Deck of 5 cards Shuffling Problem but only allowed to choose two adjacent cards

Question

Say I have a deck of 5 cards that are labeled 1, 2, 3, 4, 5. 1 being at the top and 5 being at the bottom. The rules of this game are as follows. You can take only take two adjacent cards (1 2, 2 3, 3 4, or 4 5) and insert them anywhere else in the stack. For example I could take the 1 2 out and put it in between 4 and 5 to make the deck look like 3 4 1 2 5. I cannot change the order of the two adjacent cards I take out and reinsert. With the deck 3 4 1 2 5, I can take for example, the 2 5 and move it to the front to make 2 5 3 4 1.

The question is as follows:

I use the above rule starting with the deck 1 2 3 4 5. If I use this "shuffle" maneuver as many times as I would like, is it possible to get to the deck 2 1 3 4 5. I ran a computer program and it said this isn't possible. In fact I noticed that there were 60 decks possible starting with 1 2 3 4 5. I can't seem prove this without blindly listing all decks.

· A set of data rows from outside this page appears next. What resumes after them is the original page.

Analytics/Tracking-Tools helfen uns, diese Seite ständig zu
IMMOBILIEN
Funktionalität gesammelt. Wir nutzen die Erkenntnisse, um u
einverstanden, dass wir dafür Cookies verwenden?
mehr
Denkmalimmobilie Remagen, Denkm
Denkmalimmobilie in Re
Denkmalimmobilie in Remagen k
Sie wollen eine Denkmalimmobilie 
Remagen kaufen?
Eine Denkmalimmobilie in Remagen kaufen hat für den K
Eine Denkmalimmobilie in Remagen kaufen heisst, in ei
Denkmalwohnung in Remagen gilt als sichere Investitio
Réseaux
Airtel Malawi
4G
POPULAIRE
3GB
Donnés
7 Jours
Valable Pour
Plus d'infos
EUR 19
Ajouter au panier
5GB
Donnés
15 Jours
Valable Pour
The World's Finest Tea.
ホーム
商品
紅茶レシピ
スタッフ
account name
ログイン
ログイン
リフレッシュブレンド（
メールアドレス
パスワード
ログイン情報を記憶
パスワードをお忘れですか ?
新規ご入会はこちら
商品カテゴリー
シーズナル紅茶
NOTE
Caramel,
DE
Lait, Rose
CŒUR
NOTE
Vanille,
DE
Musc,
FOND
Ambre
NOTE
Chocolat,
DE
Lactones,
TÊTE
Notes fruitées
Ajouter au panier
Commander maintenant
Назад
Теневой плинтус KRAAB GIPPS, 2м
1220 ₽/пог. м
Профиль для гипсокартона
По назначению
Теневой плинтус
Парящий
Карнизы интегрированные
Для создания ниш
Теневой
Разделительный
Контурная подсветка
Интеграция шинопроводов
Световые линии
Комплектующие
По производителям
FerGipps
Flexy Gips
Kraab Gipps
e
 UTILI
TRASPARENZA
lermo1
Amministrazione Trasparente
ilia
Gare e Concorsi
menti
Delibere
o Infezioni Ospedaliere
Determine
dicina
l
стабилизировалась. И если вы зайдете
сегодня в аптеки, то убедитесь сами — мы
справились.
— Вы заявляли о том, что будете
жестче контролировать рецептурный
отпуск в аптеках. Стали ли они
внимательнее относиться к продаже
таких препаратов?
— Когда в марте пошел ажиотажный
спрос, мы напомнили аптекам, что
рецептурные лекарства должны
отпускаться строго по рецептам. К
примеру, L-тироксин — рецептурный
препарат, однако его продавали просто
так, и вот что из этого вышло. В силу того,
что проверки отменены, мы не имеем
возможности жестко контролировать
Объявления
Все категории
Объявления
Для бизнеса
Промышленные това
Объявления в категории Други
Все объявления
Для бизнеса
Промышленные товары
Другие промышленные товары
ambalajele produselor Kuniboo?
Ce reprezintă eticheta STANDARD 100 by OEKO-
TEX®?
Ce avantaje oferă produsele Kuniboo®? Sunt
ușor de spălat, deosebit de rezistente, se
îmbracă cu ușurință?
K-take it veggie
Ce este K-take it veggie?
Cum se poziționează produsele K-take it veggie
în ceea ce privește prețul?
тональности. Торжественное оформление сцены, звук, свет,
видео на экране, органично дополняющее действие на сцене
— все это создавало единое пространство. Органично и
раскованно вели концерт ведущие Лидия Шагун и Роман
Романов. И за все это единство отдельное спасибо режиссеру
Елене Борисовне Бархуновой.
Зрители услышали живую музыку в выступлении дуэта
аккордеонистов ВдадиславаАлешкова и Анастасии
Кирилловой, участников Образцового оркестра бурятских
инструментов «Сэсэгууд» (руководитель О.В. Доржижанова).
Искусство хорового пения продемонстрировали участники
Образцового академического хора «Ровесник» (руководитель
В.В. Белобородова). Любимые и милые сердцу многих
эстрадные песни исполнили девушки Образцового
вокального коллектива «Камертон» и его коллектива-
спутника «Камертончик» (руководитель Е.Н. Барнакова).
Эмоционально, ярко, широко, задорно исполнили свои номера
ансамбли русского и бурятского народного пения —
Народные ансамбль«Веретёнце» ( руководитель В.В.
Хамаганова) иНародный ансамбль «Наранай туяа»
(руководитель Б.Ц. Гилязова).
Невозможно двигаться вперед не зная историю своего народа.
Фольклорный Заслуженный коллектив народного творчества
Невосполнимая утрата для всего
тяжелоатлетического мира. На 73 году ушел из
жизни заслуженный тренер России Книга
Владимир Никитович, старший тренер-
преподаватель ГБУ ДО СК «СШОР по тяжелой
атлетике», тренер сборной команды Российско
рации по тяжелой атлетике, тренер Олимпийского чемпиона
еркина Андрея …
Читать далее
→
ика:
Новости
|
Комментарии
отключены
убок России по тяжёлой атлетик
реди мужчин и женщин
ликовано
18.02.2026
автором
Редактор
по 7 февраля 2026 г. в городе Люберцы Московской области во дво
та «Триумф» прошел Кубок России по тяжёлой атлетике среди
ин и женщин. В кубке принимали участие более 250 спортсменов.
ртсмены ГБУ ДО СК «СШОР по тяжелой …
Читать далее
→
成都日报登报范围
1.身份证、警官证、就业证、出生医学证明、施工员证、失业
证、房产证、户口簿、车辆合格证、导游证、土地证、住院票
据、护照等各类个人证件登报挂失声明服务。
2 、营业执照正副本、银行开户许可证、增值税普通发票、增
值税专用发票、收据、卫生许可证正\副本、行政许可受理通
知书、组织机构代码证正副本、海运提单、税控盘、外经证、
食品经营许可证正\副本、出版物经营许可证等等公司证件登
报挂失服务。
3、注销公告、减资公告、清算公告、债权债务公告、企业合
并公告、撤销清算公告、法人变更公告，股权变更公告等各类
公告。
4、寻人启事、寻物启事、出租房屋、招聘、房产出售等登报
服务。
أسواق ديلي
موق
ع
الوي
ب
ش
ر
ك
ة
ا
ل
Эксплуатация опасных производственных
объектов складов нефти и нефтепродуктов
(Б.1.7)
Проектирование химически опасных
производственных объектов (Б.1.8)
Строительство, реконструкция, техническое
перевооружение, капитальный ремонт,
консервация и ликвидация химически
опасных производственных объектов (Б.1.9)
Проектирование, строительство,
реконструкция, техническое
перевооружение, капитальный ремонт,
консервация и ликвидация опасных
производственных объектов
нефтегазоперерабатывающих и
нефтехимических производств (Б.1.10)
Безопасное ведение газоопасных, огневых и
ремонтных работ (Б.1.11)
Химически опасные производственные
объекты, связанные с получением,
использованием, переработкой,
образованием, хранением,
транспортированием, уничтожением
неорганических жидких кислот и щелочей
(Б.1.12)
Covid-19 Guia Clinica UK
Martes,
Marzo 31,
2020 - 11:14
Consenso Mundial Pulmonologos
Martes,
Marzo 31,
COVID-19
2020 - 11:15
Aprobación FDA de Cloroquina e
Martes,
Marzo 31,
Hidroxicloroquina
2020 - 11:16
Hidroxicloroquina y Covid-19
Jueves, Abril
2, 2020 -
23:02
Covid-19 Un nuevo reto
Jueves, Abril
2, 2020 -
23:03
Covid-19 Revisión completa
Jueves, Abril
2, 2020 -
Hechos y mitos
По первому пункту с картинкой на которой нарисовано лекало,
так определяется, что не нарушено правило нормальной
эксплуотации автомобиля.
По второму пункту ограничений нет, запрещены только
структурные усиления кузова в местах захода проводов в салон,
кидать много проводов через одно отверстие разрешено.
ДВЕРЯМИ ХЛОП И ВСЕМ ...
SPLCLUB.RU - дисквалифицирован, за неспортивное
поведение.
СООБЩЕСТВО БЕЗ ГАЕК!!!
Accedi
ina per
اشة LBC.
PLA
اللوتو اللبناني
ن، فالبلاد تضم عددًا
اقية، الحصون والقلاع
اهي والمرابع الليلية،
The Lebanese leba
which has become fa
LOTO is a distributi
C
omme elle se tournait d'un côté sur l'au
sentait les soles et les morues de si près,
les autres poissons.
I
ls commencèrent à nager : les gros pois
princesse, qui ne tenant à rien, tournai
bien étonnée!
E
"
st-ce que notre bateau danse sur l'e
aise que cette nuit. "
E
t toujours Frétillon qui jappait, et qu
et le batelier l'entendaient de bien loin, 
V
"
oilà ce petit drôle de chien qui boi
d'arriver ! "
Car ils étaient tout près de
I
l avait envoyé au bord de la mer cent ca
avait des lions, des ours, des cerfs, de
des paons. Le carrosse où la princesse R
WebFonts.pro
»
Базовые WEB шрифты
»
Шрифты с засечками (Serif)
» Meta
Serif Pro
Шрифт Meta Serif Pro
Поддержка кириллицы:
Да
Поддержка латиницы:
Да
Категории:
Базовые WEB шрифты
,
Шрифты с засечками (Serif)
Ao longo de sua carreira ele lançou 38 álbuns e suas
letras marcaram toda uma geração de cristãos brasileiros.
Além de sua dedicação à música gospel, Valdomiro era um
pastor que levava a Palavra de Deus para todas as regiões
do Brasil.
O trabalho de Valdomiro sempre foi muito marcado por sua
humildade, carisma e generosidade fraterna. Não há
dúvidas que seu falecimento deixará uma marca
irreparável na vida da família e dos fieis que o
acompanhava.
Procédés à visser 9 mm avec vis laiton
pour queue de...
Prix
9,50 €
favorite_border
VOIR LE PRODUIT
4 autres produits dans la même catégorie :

Is there a way to prove that 1 2 3 4 5 cant get to 2 1 3 4 5?

Answer 1

Let's observe that the initial permutation has 0 inevrsions, therefore it's even.
When moving $ a, b $, we can handle the folowing situations:

1. Bypassing a number $ d \leq a, b $: This adds 2 inversions, if we are moving the group „to the right”, otherwise, this substracts 2 inversions.
2. Bypassing a number $ d \geq a, b $: This adds 2 inversions, if we are moving the group „to the left”, otherwise, this substracts 2 inversions.
3. Bypassing a number $ d \leq a $ $ d \geq b $: This adds no inversions, as we will create a new inversion with one of the $ a, b$ and we will remove one with the other.
4. Bypassing a number $ d \geq a $ $ d \leq b $: This adds no inversions, as we will create a new inversion with one of the $ a, b$ and we will remove one with the other.

This creates the parity of the permutation even and an invariant property.

For the given permutation 2 1 3 4 5, the parity is odd, as we have only one inversion: $ (2, 1) $.